Goal of the exercise:
From the data below, return the exact lines starting at the line containing "revisores externos para" and ending at the line containing "(código aceito internacionalmente", both included, and nothing else.

Information supplied:
Segment Open

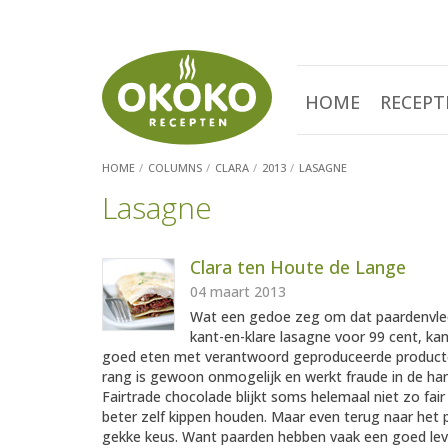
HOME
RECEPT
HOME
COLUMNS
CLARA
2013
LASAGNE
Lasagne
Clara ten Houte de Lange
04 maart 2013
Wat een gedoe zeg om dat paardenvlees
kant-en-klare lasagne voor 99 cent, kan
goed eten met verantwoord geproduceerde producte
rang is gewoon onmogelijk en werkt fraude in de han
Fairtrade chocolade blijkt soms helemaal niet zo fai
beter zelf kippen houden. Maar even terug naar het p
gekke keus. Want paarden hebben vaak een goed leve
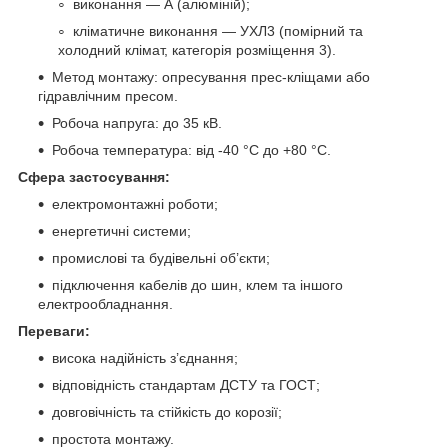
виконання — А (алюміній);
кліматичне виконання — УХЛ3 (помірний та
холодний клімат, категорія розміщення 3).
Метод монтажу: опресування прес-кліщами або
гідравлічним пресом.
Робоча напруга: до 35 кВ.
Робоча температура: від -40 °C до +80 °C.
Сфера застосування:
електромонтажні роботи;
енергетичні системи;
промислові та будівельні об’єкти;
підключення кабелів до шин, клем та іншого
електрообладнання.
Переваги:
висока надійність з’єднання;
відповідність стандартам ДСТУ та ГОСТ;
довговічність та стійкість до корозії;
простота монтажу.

Segment Closed
Segment Open

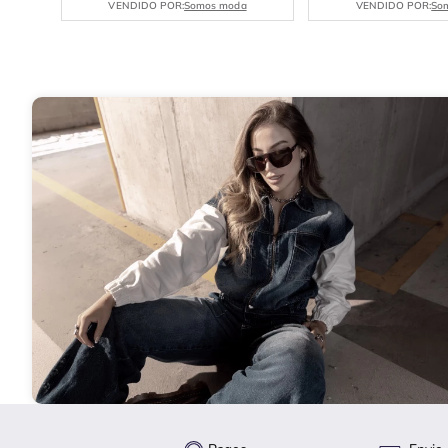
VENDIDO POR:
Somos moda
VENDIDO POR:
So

Segment Closed
Segment Open

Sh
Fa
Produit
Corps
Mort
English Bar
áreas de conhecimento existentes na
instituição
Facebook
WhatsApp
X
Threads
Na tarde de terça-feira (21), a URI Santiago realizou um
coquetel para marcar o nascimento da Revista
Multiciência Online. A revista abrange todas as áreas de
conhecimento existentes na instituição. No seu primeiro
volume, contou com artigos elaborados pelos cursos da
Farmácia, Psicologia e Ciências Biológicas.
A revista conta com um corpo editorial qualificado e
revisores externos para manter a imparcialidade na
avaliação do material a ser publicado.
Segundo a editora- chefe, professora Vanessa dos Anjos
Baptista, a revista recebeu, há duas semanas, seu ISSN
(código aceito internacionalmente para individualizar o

Segment Closed

Response to the task:
revisores externos para manter a imparcialidade na
avaliação do material a ser publicado.
Segundo a editora- chefe, professora Vanessa dos Anjos
Baptista, a revista recebeu, há duas semanas, seu ISSN
(código aceito internacionalmente para individualizar o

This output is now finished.